▶ _EXTRACTED INFORMATION_:
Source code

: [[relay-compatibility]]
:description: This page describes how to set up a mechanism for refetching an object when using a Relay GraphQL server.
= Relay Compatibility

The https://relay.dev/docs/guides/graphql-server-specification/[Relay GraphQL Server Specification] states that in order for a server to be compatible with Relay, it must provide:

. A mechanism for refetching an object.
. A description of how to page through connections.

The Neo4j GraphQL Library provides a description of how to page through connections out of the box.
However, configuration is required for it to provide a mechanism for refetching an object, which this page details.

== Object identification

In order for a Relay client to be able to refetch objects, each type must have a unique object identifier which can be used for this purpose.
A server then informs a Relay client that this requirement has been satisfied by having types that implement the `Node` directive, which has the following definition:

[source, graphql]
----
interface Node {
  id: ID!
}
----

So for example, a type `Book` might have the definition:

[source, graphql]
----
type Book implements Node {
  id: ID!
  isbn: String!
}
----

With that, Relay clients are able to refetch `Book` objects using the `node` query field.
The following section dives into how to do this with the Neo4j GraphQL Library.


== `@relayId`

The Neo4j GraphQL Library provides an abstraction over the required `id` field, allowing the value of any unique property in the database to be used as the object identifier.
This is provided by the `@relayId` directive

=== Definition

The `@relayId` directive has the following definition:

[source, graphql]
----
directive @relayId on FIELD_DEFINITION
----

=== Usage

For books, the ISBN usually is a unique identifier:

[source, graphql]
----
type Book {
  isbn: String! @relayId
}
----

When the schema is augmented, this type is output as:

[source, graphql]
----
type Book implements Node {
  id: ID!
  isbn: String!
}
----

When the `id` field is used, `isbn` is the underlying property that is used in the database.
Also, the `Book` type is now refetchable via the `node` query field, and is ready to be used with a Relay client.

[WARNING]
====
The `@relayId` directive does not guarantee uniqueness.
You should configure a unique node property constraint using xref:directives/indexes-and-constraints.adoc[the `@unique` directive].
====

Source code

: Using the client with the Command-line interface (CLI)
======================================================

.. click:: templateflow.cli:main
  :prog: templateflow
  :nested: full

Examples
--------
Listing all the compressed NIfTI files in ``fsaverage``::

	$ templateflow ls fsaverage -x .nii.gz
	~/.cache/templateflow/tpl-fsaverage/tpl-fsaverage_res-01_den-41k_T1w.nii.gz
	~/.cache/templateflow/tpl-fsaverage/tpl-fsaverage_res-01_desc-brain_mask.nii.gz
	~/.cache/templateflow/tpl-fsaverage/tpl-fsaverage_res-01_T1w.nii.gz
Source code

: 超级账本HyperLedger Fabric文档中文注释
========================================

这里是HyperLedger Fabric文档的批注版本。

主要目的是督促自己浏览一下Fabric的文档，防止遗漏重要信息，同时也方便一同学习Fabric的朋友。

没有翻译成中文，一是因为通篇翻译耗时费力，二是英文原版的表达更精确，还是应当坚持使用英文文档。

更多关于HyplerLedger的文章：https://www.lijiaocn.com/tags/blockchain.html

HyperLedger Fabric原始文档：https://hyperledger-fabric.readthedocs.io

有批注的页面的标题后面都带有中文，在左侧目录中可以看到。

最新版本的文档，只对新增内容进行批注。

▶ _BRIEF_: Set down the lines of the listing above verbatim, first line through the line containing "In order for a Relay", inclusive; add no other lines.

▶ _YOUR SOLUTION_:
Source code

: [[relay-compatibility]]
:description: This page describes how to set up a mechanism for refetching an object when using a Relay GraphQL server.
= Relay Compatibility

The https://relay.dev/docs/guides/graphql-server-specification/[Relay GraphQL Server Specification] states that in order for a server to be compatible with Relay, it must provide:

. A mechanism for refetching an object.
. A description of how to page through connections.

The Neo4j GraphQL Library provides a description of how to page through connections out of the box.
However, configuration is required for it to provide a mechanism for refetching an object, which this page details.

== Object identification

In order for a Relay client to be able to refetch objects, each type must have a unique object identifier which can be used for this purpose.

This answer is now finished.